In the September 2019 issue of Nature, Dutch researchers published an article that provided an overview of the DRUP trial including some the findings to date. The article reported that in 34% of the 215 patients treated, the cancer had an objective response to a drug or had not progressed by the 16-week mark, and the median duration of clinical benefit was 9 months.
The researchers behind TAPUR, CAPTUR, and DRUP are now collaborating to further new discoveries/progress as quickly as possible. The CAPTUR trial is beginning to analyze cohorts and soon will be proposing cohorts that could be shared with TAPUR and DRUP colleagues, as well as seeking to add therapies, trial sites, and laboratories.
“Together we have developed a data-sharing protocol that will specify how we will ultimately combine the data from those three studies, which will give us many more patients and a much more robust analysis of rare cohorts,” Dr. Schilsky said.
Studies similar to TAPUR have recently been launched in Denmark (Pro-Target; Clinicaltrials.gov identifier: NCT04341181) and South Korea, and discussions are underway with colleagues in Australia to develop a similar study there.

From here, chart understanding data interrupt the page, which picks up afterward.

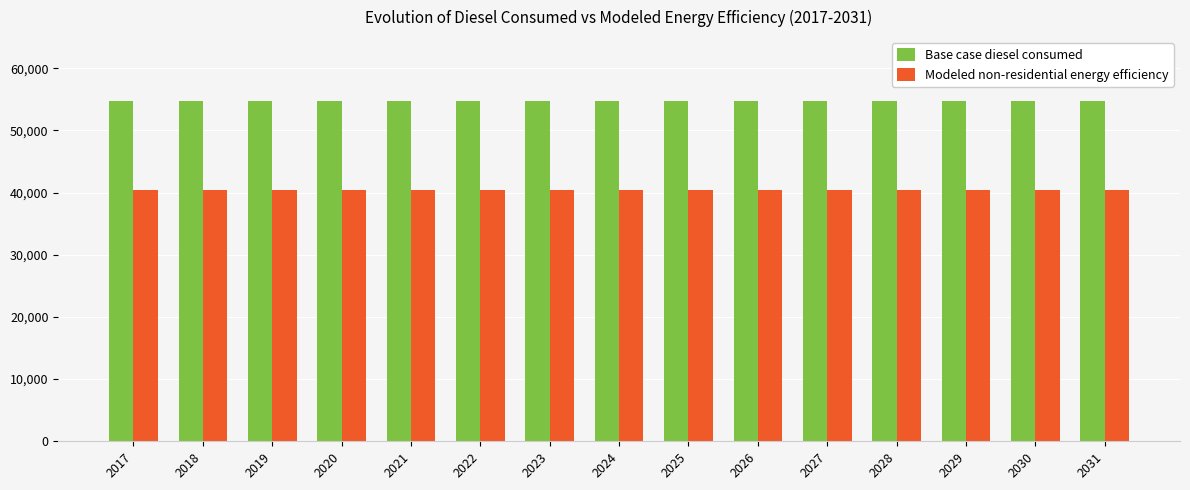

What is the maximum value for Base case diesel consumed?

54644.9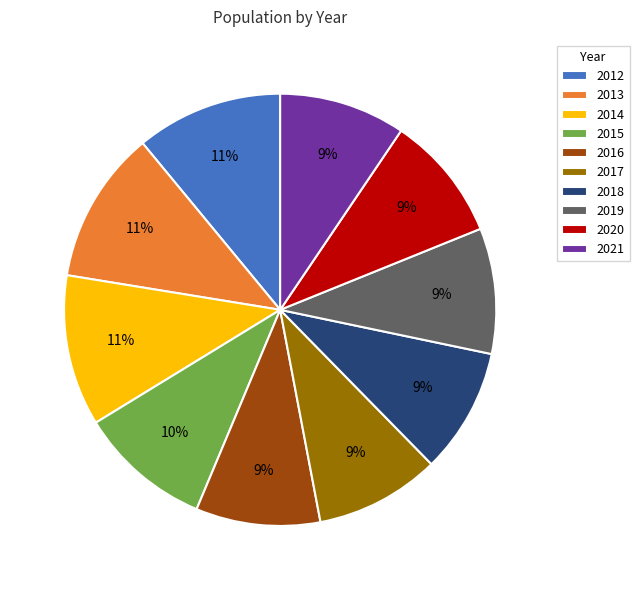

Is the sum of 2012 and 2014 greater than half?

No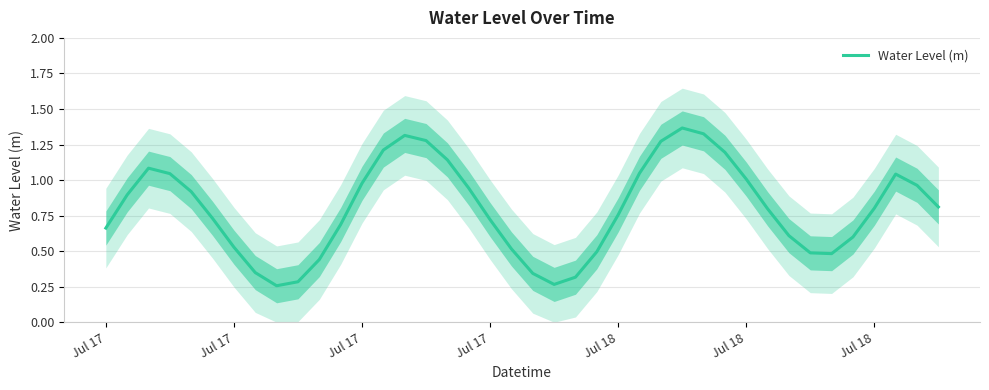

What is the difference between the maximum and second lowest values?

1.1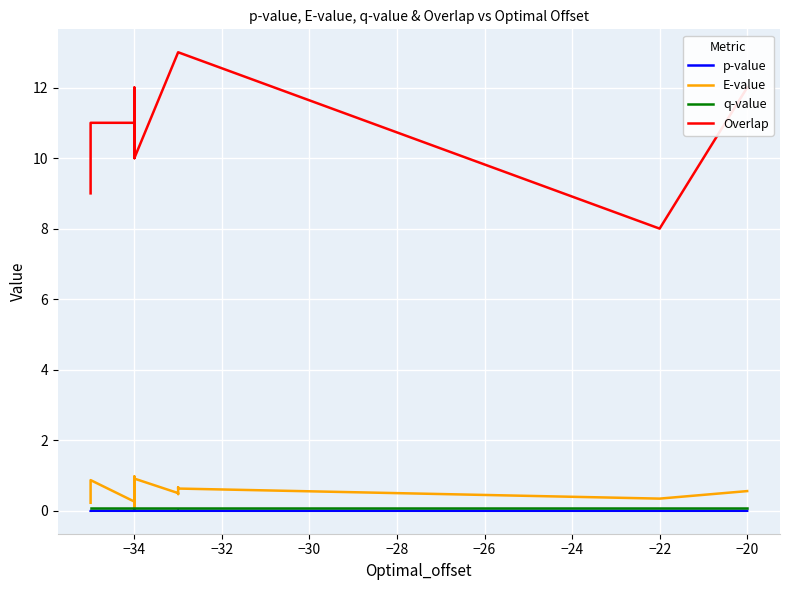

How many lines are shown in the chart?

4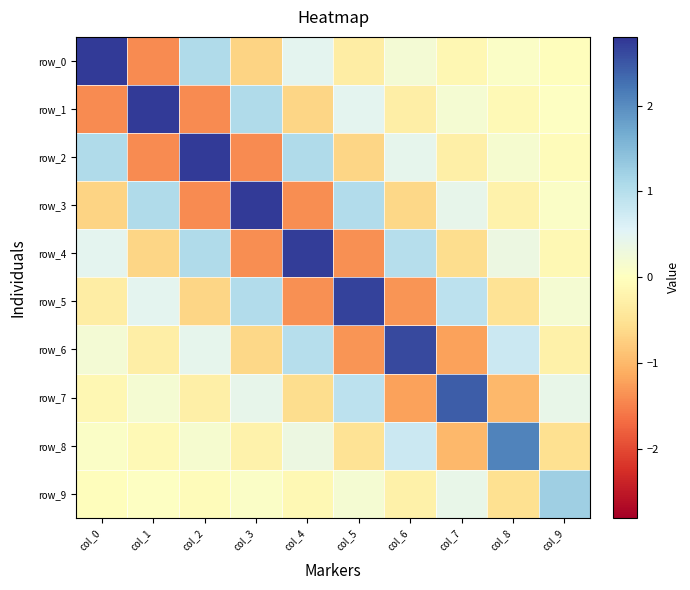

What is the difference between the second highest and minimum values in the row_5 series?

2.4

“We have a sense that we are on the cusp of important discoveries, and the collective excitement we share is palpable,” said Dr. Schilsky. “The next step will be to begin to combine targeted therapies, something not typically done in single-sponsor clinical trials, but which this type of trial will make possible, for the benefit of all.”

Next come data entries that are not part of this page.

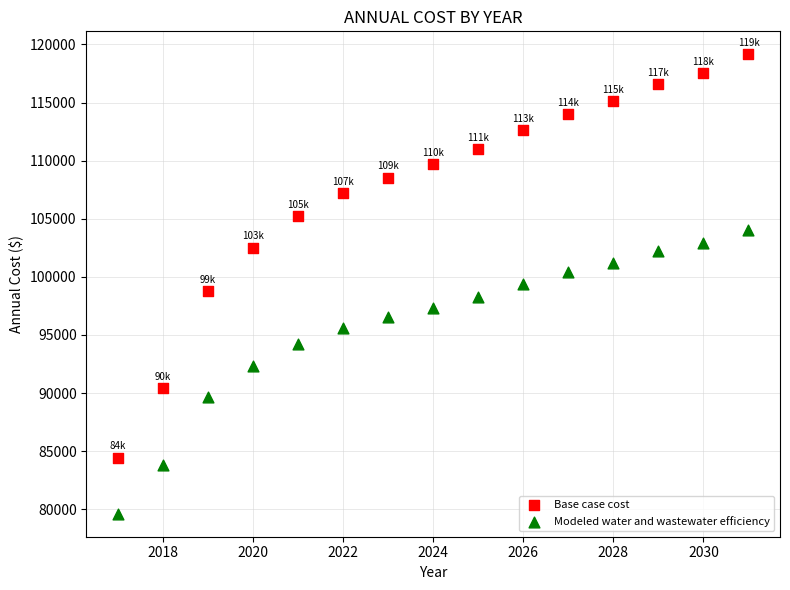

In the Modeled water and wastewater efficiency series, what Y value is closest to 91809?

92314.3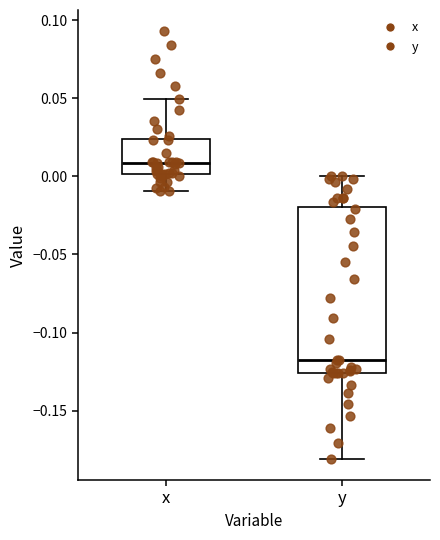

Where is the lower edge of the box for y on the y-axis? The values are not printed on the chart, so give them approximately, as read against the axis.

-0.125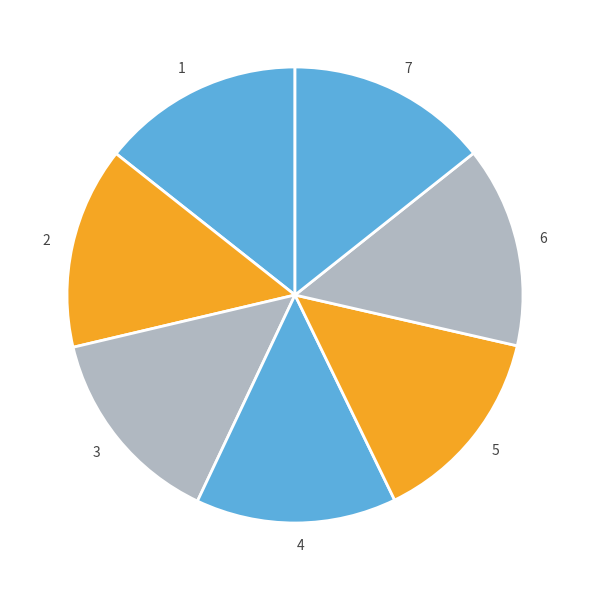

Count the number of slices in the pie.

7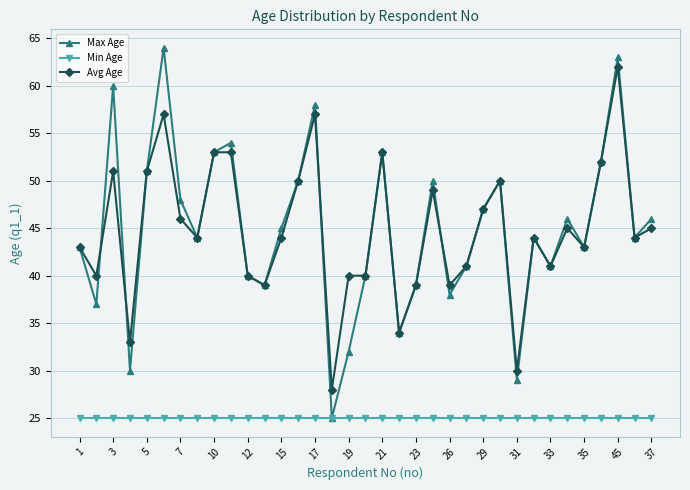

What is the value of the Avg Age point at the 2nd from the left?

40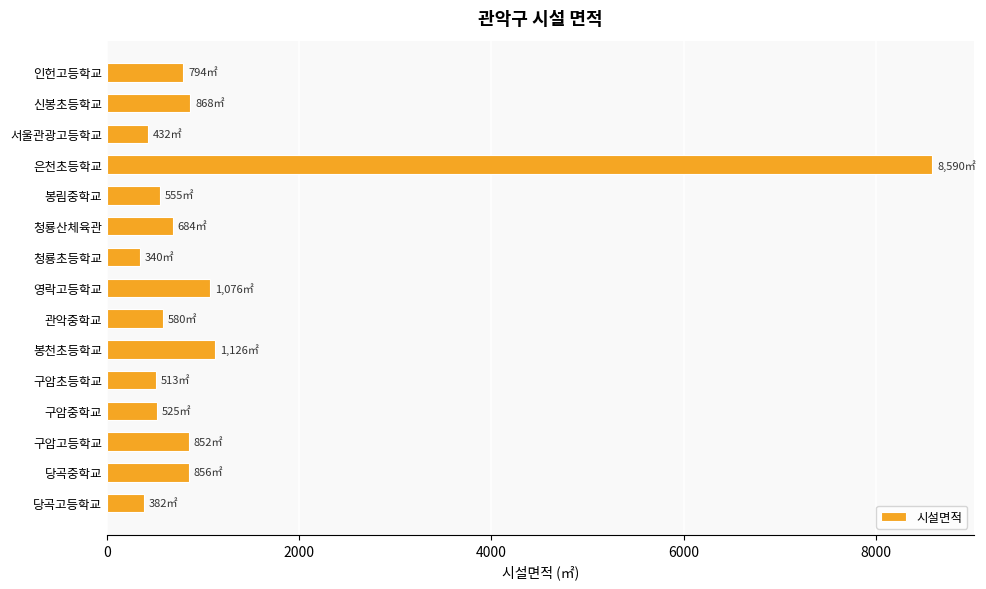

What is the sum of all values?

18173.0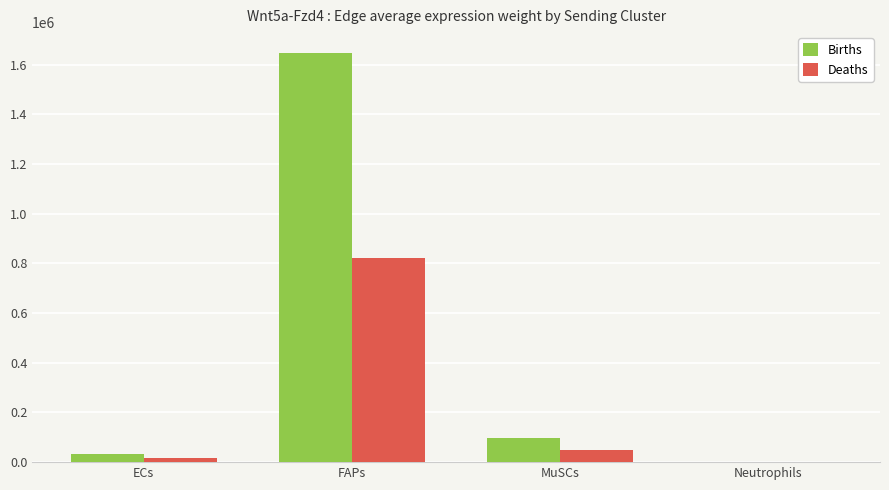

The value of Births at FAPs is 1649191.6. True or false?

True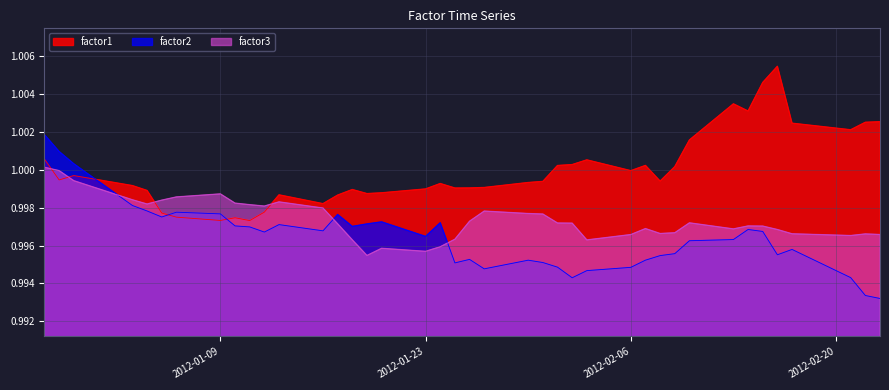

How many times do factor2 and factor3 cross each other?

3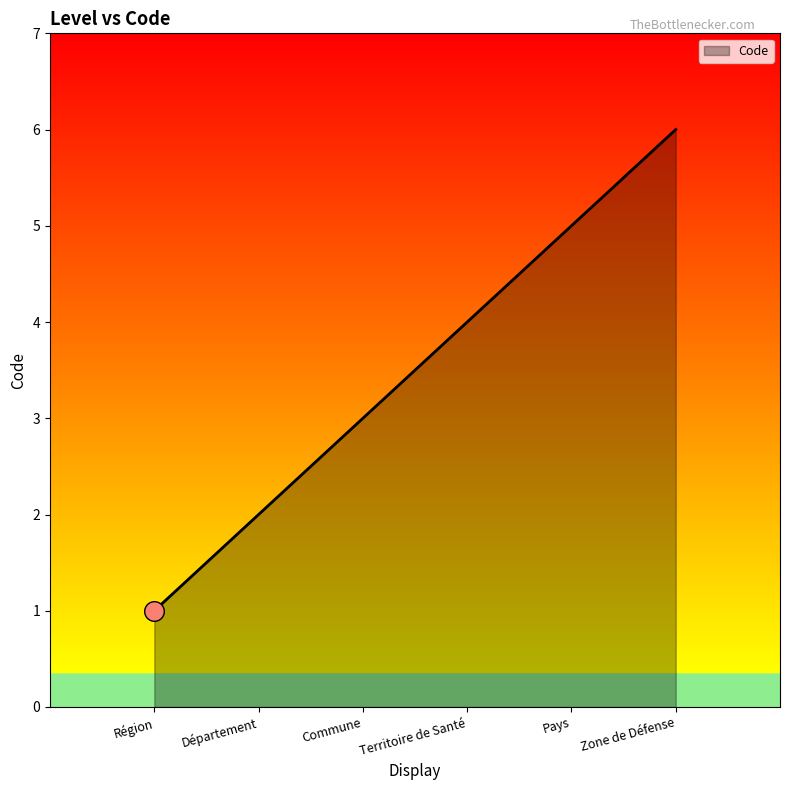

Which has a higher value, Département or Zone de Défense?

Zone de Défense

Ultimately, it’s all about improving care for patients with cancer. Dr. Cannon says of his experience as a TAPUR site representative for Inova, “The most rewarding part of being part of TAPUR has been seeing patients, who were not benefitting from chemotherapy, be able to transition to effective targeted therapies. In some cases, they have been able to stay on these therapies for years.”